Terraform is a popular, open-source infrastructure as a code software tool.
This article aims to present a few tips on how to use it, based on hands-on experience. Readers are assumed to have at least some level of Terraform working knowledge.
Let's say we created a bunch of Terraform scripts. Most probably we keep them in the repository of our choice. By doing so, we can easily share them between team members.
The question arises: what about the State?
By default, it's stored in a file in a current working directory where Terraform was run. Should it be pushed to the repository together with Terraform scripts?
Actually, it's not a best idea. State file is machine-generated and there is a significant probability of frequent merge conflicts between different revisions. Those conflicts will have to be resolved by hand and it won't be easy.
There are two options to handle this:
- Local state - state kept as a file in a shared location. Sharing can be achieved with the use of a network-attached storage. Or there can be one dedicated "builder" machine reused by the whole team.
- Remote state - state kept on a remote storage. This is a feature of Backends, and there are several of them to choose from. What's good to check and be aware of is whether given Backend supports locking mechanism (for example Oracle Object Storage currently doesn't). Locking mechanism is a measure to avoid two or more different users accidentally running Terraform at the same time, and thus ensure that each Terraform run begins with the most recent updated State.
Whatever Backend we use, and regardless of whether it supports the locking mechanism or not, if two users run the same set of terraform scripts, which are out of sync, we are in a trouble.
Let's imagine a situation where two developers pull the same scripts from the repository. Developer A modify scripts by adding an additional Compute instance. She runs the scripts and the instance is provisioned. Shared state is updated.
A few minutes after that, Developer B runs his version of the scripts (which he didn't modify). Terraform compares the content of shared state with the content of the scripts and finds out that:
- Instance was provisioned on the infrastructure [information from the State]
- There is no instance in the current scripts
Based on the above, Terraform comes to conclusion that the Compute instance has to be decomissioned. Obviously, this is not what we expected.
To prevent such situations, one must make sure that Terraform is run always using up-to-date scripts. It can be done by defining a manual process or with a tool.
CI/CD pipeline or a job can be created for that purpose. Or specific service can be used like Resource Manager, that is part of OCI offering.
Two things should be taken into consideration here: avoiding redundancy and planning for efficient use.
For redundancy part, one should consider:
- Moving common elements to modules to promote reusability
- Using variables to parametrise the scripts
All sensitive data should be removed from the scripts and loaded from external variables.
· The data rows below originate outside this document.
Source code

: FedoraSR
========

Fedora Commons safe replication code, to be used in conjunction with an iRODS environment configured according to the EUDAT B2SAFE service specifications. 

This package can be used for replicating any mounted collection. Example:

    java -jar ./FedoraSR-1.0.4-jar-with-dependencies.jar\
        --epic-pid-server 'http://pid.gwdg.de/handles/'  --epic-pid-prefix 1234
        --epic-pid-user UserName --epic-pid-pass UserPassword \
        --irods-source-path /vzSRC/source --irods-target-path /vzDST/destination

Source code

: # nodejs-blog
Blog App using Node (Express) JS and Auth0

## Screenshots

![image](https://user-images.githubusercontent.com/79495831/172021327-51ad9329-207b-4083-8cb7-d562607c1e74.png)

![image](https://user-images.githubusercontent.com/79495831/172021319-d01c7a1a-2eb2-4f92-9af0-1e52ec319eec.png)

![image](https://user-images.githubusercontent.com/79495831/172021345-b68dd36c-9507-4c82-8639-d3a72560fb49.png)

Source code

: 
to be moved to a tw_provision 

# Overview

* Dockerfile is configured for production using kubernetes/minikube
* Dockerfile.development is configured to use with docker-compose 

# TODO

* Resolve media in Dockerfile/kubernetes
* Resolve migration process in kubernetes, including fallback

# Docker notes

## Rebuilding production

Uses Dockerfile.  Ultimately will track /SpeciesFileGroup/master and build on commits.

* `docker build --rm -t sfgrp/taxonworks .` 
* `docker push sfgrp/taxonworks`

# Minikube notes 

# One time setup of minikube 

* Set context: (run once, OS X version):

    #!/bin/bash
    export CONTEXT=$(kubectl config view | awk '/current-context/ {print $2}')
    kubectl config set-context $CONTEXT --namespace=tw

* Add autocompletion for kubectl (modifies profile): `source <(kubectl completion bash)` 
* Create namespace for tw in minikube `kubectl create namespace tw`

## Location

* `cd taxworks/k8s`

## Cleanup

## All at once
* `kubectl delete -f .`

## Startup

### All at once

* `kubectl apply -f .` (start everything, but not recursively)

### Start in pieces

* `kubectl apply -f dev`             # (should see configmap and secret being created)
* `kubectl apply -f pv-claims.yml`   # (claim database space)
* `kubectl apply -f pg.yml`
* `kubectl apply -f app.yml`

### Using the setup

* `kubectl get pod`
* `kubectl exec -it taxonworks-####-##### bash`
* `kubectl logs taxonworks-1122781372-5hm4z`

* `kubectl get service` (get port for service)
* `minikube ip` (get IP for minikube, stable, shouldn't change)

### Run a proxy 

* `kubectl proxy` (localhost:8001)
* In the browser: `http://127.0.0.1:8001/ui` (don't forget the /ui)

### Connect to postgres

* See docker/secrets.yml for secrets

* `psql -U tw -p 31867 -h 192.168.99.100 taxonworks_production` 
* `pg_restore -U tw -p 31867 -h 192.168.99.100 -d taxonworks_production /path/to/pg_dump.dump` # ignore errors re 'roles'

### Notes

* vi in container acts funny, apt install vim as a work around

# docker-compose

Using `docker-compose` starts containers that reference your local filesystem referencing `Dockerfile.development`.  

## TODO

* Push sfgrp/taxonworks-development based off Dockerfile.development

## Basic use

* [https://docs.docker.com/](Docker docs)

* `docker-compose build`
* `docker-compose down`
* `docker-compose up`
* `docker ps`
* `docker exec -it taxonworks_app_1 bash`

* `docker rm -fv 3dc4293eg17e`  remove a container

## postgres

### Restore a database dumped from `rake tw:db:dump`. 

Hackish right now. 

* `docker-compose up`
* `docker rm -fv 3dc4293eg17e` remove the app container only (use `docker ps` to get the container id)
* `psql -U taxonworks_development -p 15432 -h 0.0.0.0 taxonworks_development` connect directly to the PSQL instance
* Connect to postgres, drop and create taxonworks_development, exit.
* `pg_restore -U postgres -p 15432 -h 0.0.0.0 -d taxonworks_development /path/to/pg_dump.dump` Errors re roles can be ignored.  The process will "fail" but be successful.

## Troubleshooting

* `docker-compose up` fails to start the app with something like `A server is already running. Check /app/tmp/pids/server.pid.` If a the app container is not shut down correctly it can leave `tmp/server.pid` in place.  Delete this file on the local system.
In this post I'm talking about one possible approach to do that in a safe way: Link
When it comes to efficiency, we should first reflect on how we are going to provision and decommission our infrastructure. Things that we want to provision/deprovision together should obviously go together in the scripts.
However, at the same time, we should keep in mind that in Terraform we usually use "everything or nothing" approach. In other words - either we provision everything or nothing. The same holds true for decommissioning. Of course, there are ways to narrow down the scope (the "-target" option can be used to focus Terraform's attention on only a subset of resources), but it should be treated more like and exception than a rule.
So, it's better to have a few independent set of scripts which we can run separately and orchestrate as needed, even if they are tightly coupled and pertain to the same piece of the software and infrastructure.
For example, let's say we want to provision Kubernetes cluster. Instead of putting everything into one big set of scripts, we can divide it into following components:
- Scripts to provision identity provider
- Load Balancer
- Image registry
- Control + data plane
- Extensions like storage, cert manager, etc.
Each component, from the list above, is a complex thing. It's good to have a possibility to approach them separately or together, depending on a need.
Frequent question is: which tool should be used, Ansible or Terraform?
To answer it let's first make a differentiation between management of:
- Infrastructure - vm, storage, networking etc.
- Configuration - software installed on top of the infrastructure
So, we can definitely use either tool to cover both areas. It especially makes sense for easy use cases. For example, we can go with Terraform only and use cloud-init/provisioners for configuration management.
However, in more complex situations, in my opinion it's good to use the tools for what they were originally designed for, which means: Terraform for infrastructure and Ansible for configuration management. It just makes things easier and more natural.
And last important advice: regardless of the tool used, scripts should be idempotent. It increases a bit effort to implement them (especially in case of Ansible) but pays off greatly later on.